ACTIVITY → Transcribe the listing below exactly, leaving nothing out.

STUDY MATERIAL →

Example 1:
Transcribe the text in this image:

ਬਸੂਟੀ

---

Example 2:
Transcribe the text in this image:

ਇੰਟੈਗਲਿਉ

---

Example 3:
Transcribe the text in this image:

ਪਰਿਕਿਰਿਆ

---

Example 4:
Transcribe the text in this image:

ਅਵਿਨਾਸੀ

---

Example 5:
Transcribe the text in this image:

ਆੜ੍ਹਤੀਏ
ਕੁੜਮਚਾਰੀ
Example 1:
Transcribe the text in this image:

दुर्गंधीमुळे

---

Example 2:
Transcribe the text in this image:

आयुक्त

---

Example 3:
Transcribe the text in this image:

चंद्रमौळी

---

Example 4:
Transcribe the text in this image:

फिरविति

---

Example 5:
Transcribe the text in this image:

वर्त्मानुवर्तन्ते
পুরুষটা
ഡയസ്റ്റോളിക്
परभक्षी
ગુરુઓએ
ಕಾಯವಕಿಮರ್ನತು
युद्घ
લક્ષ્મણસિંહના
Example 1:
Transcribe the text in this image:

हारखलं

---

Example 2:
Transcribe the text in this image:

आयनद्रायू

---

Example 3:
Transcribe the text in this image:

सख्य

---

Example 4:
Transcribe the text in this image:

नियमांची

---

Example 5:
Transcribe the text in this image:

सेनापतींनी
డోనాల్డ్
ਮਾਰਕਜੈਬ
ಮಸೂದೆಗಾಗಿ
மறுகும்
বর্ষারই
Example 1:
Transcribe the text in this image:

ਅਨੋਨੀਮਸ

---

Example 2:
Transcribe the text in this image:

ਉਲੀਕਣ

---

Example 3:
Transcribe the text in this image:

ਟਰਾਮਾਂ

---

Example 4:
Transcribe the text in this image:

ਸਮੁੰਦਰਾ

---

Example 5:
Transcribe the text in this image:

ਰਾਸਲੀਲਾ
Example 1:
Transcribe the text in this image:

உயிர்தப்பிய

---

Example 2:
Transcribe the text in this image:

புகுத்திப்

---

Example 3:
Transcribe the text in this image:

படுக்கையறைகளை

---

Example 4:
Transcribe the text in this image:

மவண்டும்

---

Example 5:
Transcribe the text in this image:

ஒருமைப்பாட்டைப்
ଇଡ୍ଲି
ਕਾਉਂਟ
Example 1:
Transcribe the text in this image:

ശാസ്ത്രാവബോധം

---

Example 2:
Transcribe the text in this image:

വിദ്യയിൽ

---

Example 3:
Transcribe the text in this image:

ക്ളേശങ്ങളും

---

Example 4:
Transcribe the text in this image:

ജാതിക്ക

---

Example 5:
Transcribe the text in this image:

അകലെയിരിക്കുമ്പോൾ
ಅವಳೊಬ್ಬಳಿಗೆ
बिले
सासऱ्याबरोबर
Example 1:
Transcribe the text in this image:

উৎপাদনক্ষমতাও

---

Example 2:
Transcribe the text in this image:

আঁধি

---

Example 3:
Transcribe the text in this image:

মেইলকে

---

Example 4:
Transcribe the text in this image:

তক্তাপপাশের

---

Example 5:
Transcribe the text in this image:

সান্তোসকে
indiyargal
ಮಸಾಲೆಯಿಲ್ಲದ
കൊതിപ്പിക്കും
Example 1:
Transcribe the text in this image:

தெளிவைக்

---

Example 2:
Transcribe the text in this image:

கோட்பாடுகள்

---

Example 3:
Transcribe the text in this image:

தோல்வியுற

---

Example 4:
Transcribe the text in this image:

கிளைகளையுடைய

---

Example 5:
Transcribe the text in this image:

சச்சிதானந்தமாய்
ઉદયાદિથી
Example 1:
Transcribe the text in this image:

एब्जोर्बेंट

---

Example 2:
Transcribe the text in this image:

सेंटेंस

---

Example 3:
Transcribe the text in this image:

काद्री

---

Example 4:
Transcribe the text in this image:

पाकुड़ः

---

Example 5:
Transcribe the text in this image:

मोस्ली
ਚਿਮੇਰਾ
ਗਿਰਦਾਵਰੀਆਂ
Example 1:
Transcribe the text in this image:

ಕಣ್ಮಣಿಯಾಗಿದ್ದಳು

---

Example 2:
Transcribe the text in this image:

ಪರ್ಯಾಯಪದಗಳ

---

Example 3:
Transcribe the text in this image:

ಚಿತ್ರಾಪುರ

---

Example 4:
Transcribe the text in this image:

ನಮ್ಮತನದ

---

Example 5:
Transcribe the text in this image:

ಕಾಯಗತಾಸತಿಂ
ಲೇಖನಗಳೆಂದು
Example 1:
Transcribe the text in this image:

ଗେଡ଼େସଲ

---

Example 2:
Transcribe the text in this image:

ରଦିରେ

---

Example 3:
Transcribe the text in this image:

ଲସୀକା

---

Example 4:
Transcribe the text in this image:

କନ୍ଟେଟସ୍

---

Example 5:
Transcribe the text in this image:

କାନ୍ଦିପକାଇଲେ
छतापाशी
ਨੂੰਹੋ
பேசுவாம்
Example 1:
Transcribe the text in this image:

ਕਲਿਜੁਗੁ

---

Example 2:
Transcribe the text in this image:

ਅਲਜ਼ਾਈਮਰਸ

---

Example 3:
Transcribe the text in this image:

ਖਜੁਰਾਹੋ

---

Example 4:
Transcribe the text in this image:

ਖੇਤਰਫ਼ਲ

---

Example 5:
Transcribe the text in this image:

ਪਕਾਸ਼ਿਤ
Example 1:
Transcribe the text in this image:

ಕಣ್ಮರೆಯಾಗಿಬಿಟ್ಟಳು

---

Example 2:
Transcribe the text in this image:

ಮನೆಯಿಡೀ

SOLUTION TO THE EXERCISE →
Example 1:
Transcribe the text in this image:

ਬਸੂਟੀ

---

Example 2:
Transcribe the text in this image:

ਇੰਟੈਗਲਿਉ

---

Example 3:
Transcribe the text in this image:

ਪਰਿਕਿਰਿਆ

---

Example 4:
Transcribe the text in this image:

ਅਵਿਨਾਸੀ

---

Example 5:
Transcribe the text in this image:

ਆੜ੍ਹਤੀਏ
ਕੁੜਮਚਾਰੀ
Example 1:
Transcribe the text in this image:

दुर्गंधीमुळे

---

Example 2:
Transcribe the text in this image:

आयुक्त

---

Example 3:
Transcribe the text in this image:

चंद्रमौळी

---

Example 4:
Transcribe the text in this image:

फिरविति

---

Example 5:
Transcribe the text in this image:

वर्त्मानुवर्तन्ते
পুরুষটা
ഡയസ്റ്റോളിക്
परभक्षी
ગુરુઓએ
ಕಾಯವಕಿಮರ್ನತು
युद्घ
લક્ષ્મણસિંહના
Example 1:
Transcribe the text in this image:

हारखलं

---

Example 2:
Transcribe the text in this image:

आयनद्रायू

---

Example 3:
Transcribe the text in this image:

सख्य

---

Example 4:
Transcribe the text in this image:

नियमांची

---

Example 5:
Transcribe the text in this image:

सेनापतींनी
డోనాల్డ్
ਮਾਰਕਜੈਬ
ಮಸೂದೆಗಾಗಿ
மறுகும்
বর্ষারই
Example 1:
Transcribe the text in this image:

ਅਨੋਨੀਮਸ

---

Example 2:
Transcribe the text in this image:

ਉਲੀਕਣ

---

Example 3:
Transcribe the text in this image:

ਟਰਾਮਾਂ

---

Example 4:
Transcribe the text in this image:

ਸਮੁੰਦਰਾ

---

Example 5:
Transcribe the text in this image:

ਰਾਸਲੀਲਾ
Example 1:
Transcribe the text in this image:

உயிர்தப்பிய

---

Example 2:
Transcribe the text in this image:

புகுத்திப்

---

Example 3:
Transcribe the text in this image:

படுக்கையறைகளை

---

Example 4:
Transcribe the text in this image:

மவண்டும்

---

Example 5:
Transcribe the text in this image:

ஒருமைப்பாட்டைப்
ଇଡ୍ଲି
ਕਾਉਂਟ
Example 1:
Transcribe the text in this image:

ശാസ്ത്രാവബോധം

---

Example 2:
Transcribe the text in this image:

വിദ്യയിൽ

---

Example 3:
Transcribe the text in this image:

ക്ളേശങ്ങളും

---

Example 4:
Transcribe the text in this image:

ജാതിക്ക

---

Example 5:
Transcribe the text in this image:

അകലെയിരിക്കുമ്പോൾ
ಅವಳೊಬ್ಬಳಿಗೆ
बिले
सासऱ्याबरोबर
Example 1:
Transcribe the text in this image:

উৎপাদনক্ষমতাও

---

Example 2:
Transcribe the text in this image:

আঁধি

---

Example 3:
Transcribe the text in this image:

মেইলকে

---

Example 4:
Transcribe the text in this image:

তক্তাপপাশের

---

Example 5:
Transcribe the text in this image:

সান্তোসকে
indiyargal
ಮಸಾಲೆಯಿಲ್ಲದ
കൊതിപ്പിക്കും
Example 1:
Transcribe the text in this image:

தெளிவைக்

---

Example 2:
Transcribe the text in this image:

கோட்பாடுகள்

---

Example 3:
Transcribe the text in this image:

தோல்வியுற

---

Example 4:
Transcribe the text in this image:

கிளைகளையுடைய

---

Example 5:
Transcribe the text in this image:

சச்சிதானந்தமாய்
ઉદયાદિથી
Example 1:
Transcribe the text in this image:

एब्जोर्बेंट

---

Example 2:
Transcribe the text in this image:

सेंटेंस

---

Example 3:
Transcribe the text in this image:

काद्री

---

Example 4:
Transcribe the text in this image:

पाकुड़ः

---

Example 5:
Transcribe the text in this image:

मोस्ली
ਚਿਮੇਰਾ
ਗਿਰਦਾਵਰੀਆਂ
Example 1:
Transcribe the text in this image:

ಕಣ್ಮಣಿಯಾಗಿದ್ದಳು

---

Example 2:
Transcribe the text in this image:

ಪರ್ಯಾಯಪದಗಳ

---

Example 3:
Transcribe the text in this image:

ಚಿತ್ರಾಪುರ

---

Example 4:
Transcribe the text in this image:

ನಮ್ಮತನದ

---

Example 5:
Transcribe the text in this image:

ಕಾಯಗತಾಸತಿಂ
ಲೇಖನಗಳೆಂದು
Example 1:
Transcribe the text in this image:

ଗେଡ଼େସଲ

---

Example 2:
Transcribe the text in this image:

ରଦିରେ

---

Example 3:
Transcribe the text in this image:

ଲସୀକା

---

Example 4:
Transcribe the text in this image:

କନ୍ଟେଟସ୍

---

Example 5:
Transcribe the text in this image:

କାନ୍ଦିପକାଇଲେ
छतापाशी
ਨੂੰਹੋ
பேசுவாம்
Example 1:
Transcribe the text in this image:

ਕਲਿਜੁਗੁ

---

Example 2:
Transcribe the text in this image:

ਅਲਜ਼ਾਈਮਰਸ

---

Example 3:
Transcribe the text in this image:

ਖਜੁਰਾਹੋ

---

Example 4:
Transcribe the text in this image:

ਖੇਤਰਫ਼ਲ

---

Example 5:
Transcribe the text in this image:

ਪਕਾਸ਼ਿਤ
Example 1:
Transcribe the text in this image:

ಕಣ್ಮರೆಯಾಗಿಬಿಟ್ಟಳು

---

Example 2:
Transcribe the text in this image:

ಮನೆಯಿಡೀ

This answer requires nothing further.